Can it please just be January?
It does indeed seem like the Christmas season is designed to be exactly what the bereaved parent doesn't need. Nonstop talk of miracles, babies, and children when your arms are empty and your miracle didn't happen. Societal pressure to be happy when your heart is broken.
But...what if this season is exactly what you and I need?
It can be, but we have to go back to the first sentence of this post, because in spite of what the advertisers would have you believe, the Christmas season did not begin after Thanksgiving.
Advent did.
But Advent is much more than just a countdown to Christmas, and that "much more" has become a pathway to peace for me in recent years. Let me share it with you.
The word "advent" is from the Latin adventus, or "coming." It is meant to be a time of preparation, similar to the way Lent is for Easter, looking forward to the celebration of Jesus' first coming and his eventual return. Within that time of preparation are three keys that we must grasp to plumb the depths of this special season.
Not yet. The first key to advent is that it is looking forward to the celebration of Christmas, but it isn't there yet. Instead, it is a time of identifying with the longing of Israel for their promised Messiah, of yearning for deliverance from oppression and suffering and injustice in a sin-scarred world. It is not time yet to sing "Joy to the World," but "O Come, O Come, Immanuel."

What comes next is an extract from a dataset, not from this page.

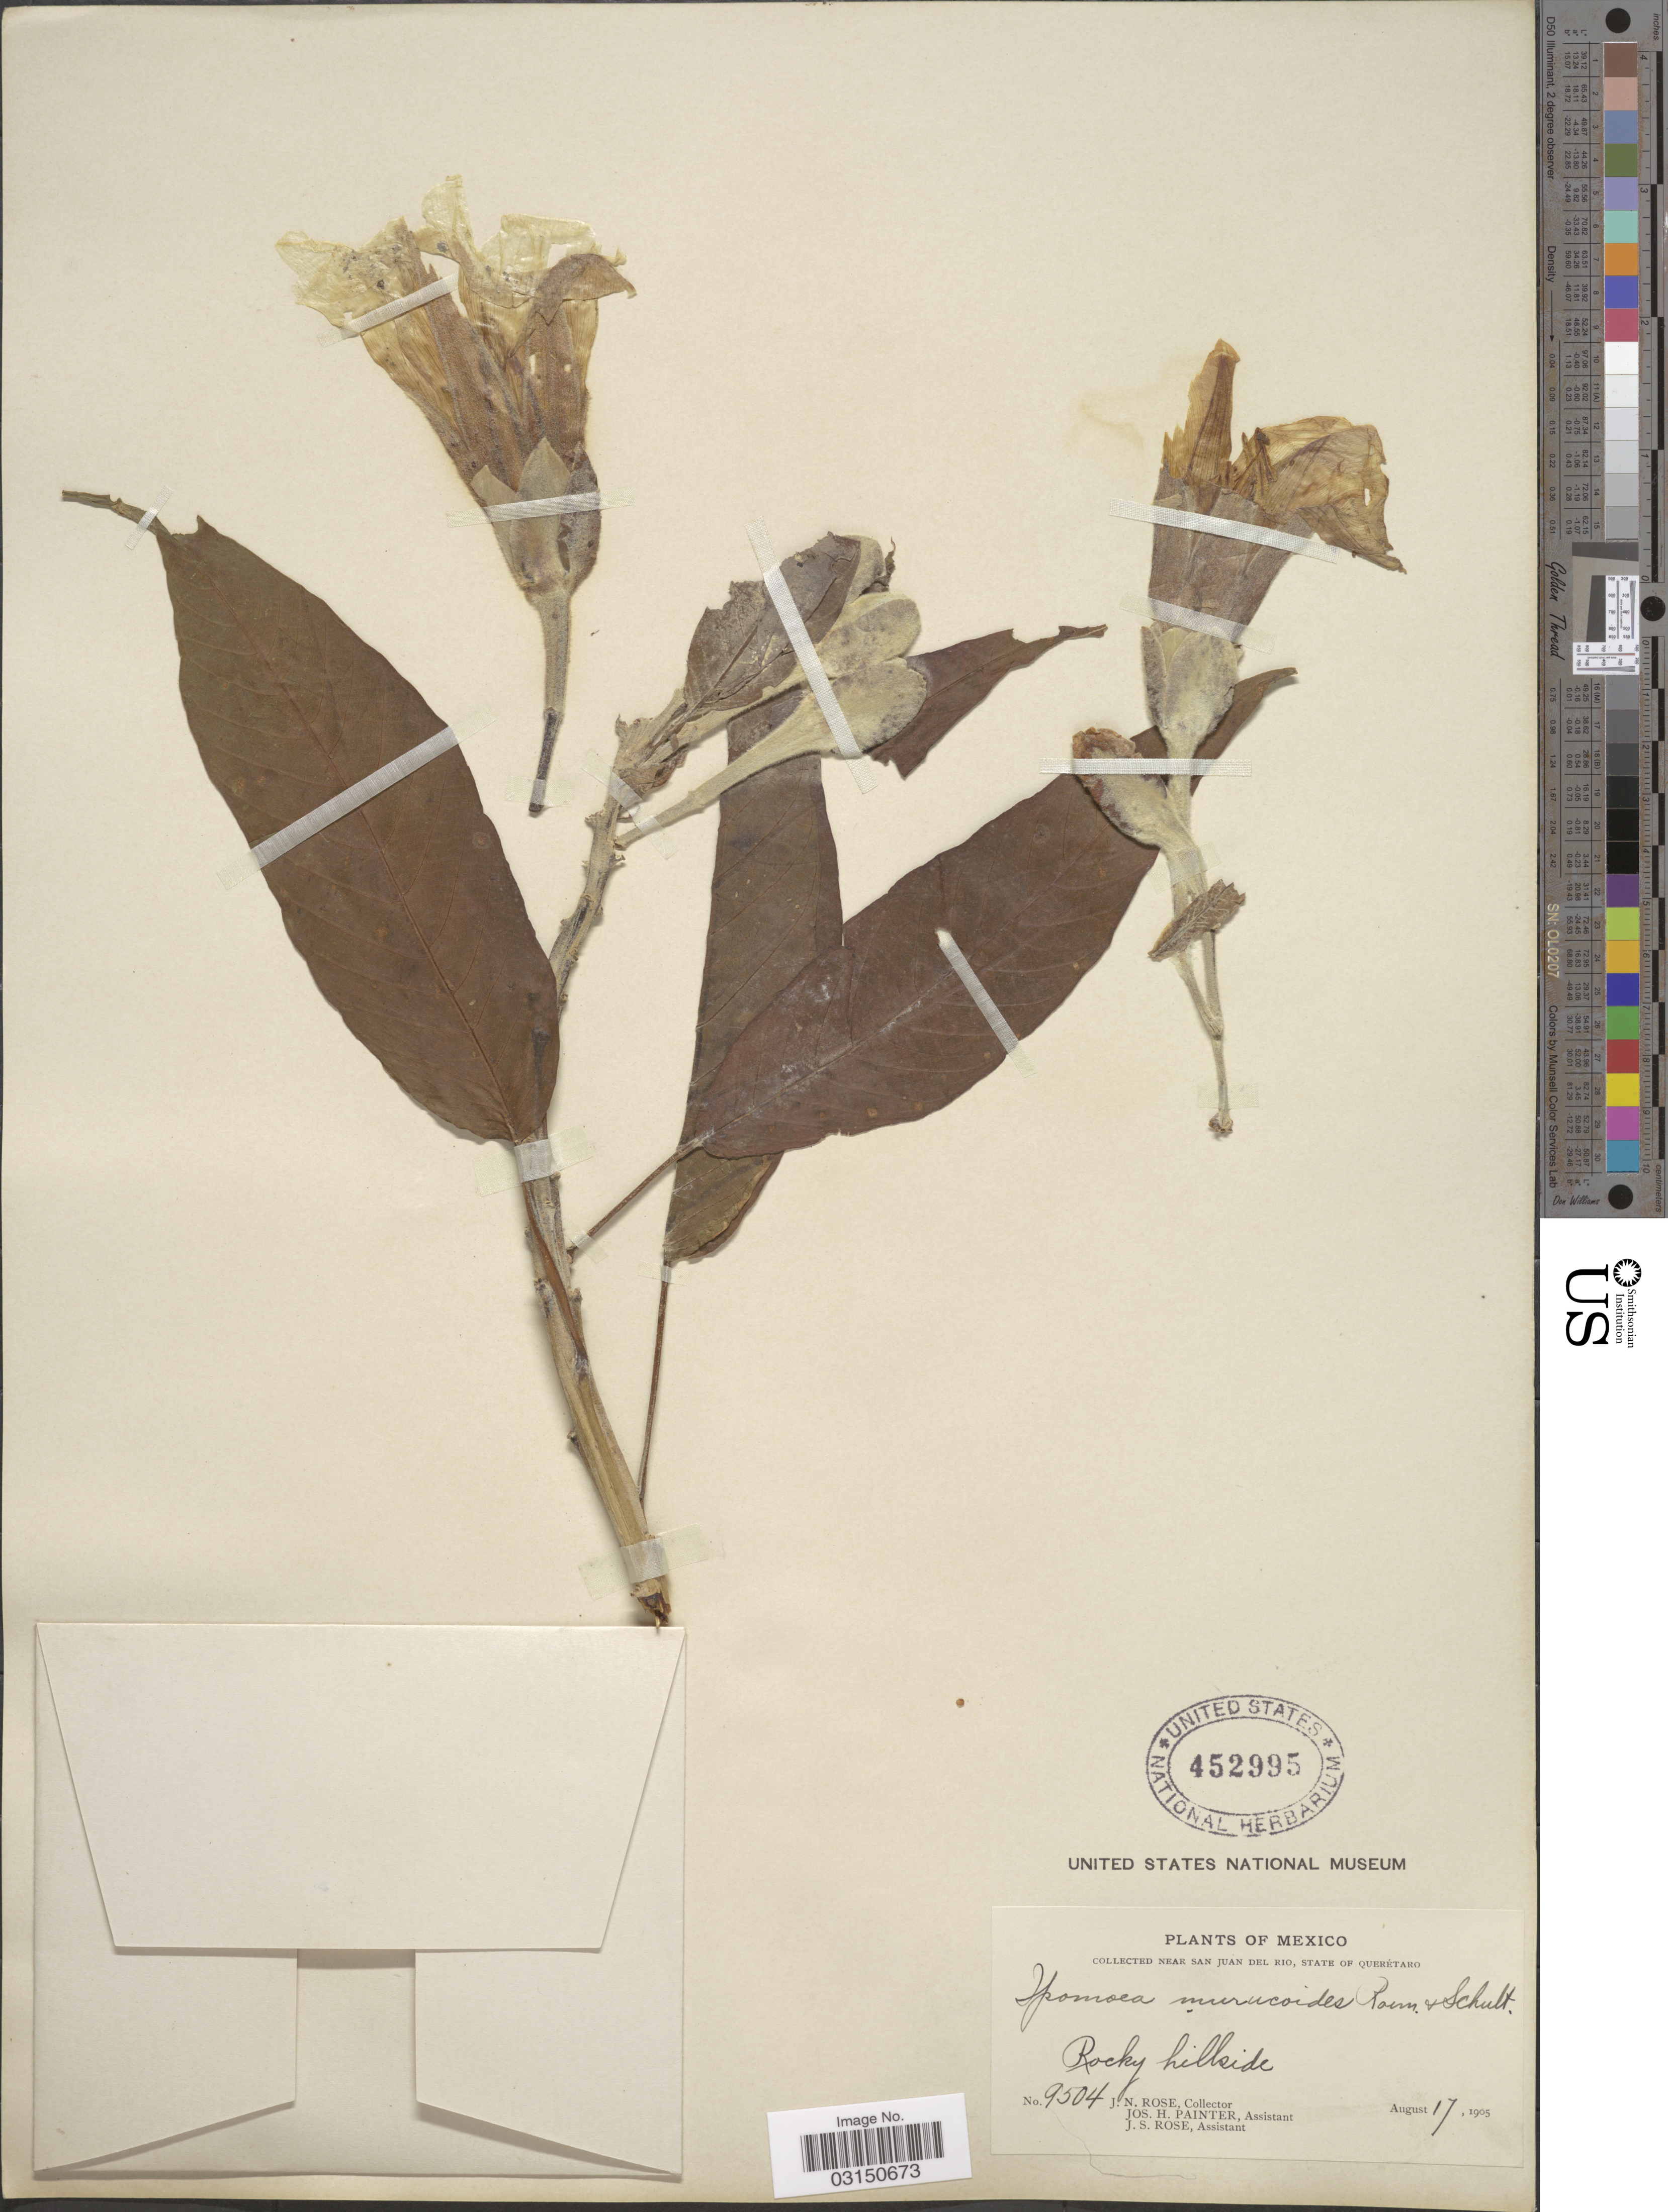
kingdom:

That kind of longing is something I can truly identify with. It is the agonized cry that came from the depths of my soul when I found out my daughter Naomi had died in my second trimester, and the other three babies who I lost in my first. It is what I have cried every time I have met a newly bereaved mother. It is what I have cried when we have lost dear friends and relatives to death. It is the longing for Heaven. How long, O Lord? I cry. And his answer comes, in a whisper, Not yet, child.
Someday. Advent is also an expression of faith that even in the suffering, God is good. This is what the people of Israel clung to in all of the centuries of exile, or oppression, or being led by evil kings. God keeps his promises. He is too good and loving to leave the world in the condition that it is in. Jesus came to take care of the problem of sin, and when he returns he will set up his kingdom where righteousness will reign. We can know with confidence that, in the end, God's will is good and is going to prevail. Someday.
Now. Advent is, ultimately, an expression of hope. Yes, some of that is hope for suffering and oppression to end with the coming of the Messiah. But if our hope is focused on our circumstances changing for the better, and staying that way, then we will eventually be disappointed, for Jesus has made it clear that "in this world you will have tribulation." We also end up disappointed because what God has in mind may be (often is!) drastically different than what we want to happen.
That is what happened after Jesus' first coming. He was not the conquering, military Messiah that most of the people expected. He did not change their political situation, and in their disappointment, they were blinded to the freedom that he did bring, from sin and fear and death. No, our ultimate hope has to be placed, not in a better "someday", but in the character and goodness of God. When we observe Advent, we are saying in the darkness that God is better, that he is worth clinging to with all that we have, even if our situation does not change.
This is the path to peace in the holidays that Advent now brings to my heart. I know that Christmas is not yet, and neither is our deliverance from the effects of sin in this world. Because half of my family is in Heaven, I can relate to the anguished cries of the children of Israel over the centuries of waiting. When I light candles, whether my advent wreath or other random candles around my home, it reminds me of our longing to have light invade our world because it is so dark. And it reassures me that it is okay to feel more solemn than joyful right now, while we live in the reality of the not yet.
I know that Christmas is someday. It is coming. The squares on the Advent calendar remind me that God kept his promise over 2000 years ago. He is good. He is faithful. He is love. Even when losing my babies undermined my faith and threatened everything I had ever believed in, He remained true to his own character. He doesn't change. And just as he kept his promise in the first coming, he will keep his promise to return. I will see my children, but more than that, I will see him, face to face. Someday.
I know that I can experience the hope of Christmas now. Losing four of the babies I carried in my womb made me realize that nothing on this earth is certain or under my control. But rather than letting that make me fearful and insecure, I am learning (finally!) to trust in the only one who is certain and in control. That is God himself. The hope of Christmas turned out to be not a solution, but a Savior, a person - God in the flesh, "God with us". And in the Advent season, I want to be deliberate in choosing songs to listen to and Scriptures to meditate on that reflect the wonder of that truth, setting my focus on him above the frenzy of the world. Now.
Living like this in the season of Advent gradually prepares my heart for Christmas so that when it comes, I can better embrace the joy and love and peace that the birth of Jesus brings. Not because I'm ignoring the pain in my spirit, but because that pain has reminded me of why Christmas was necessary, and why we need an annual reminder of the moment when light invaded the darkness, when God showed Himself faithful, and when he took residence with us. Because in our not yet, and our someday, and our now, we need a Savior.
And preparing our hearts to meet him is what Advent is all about.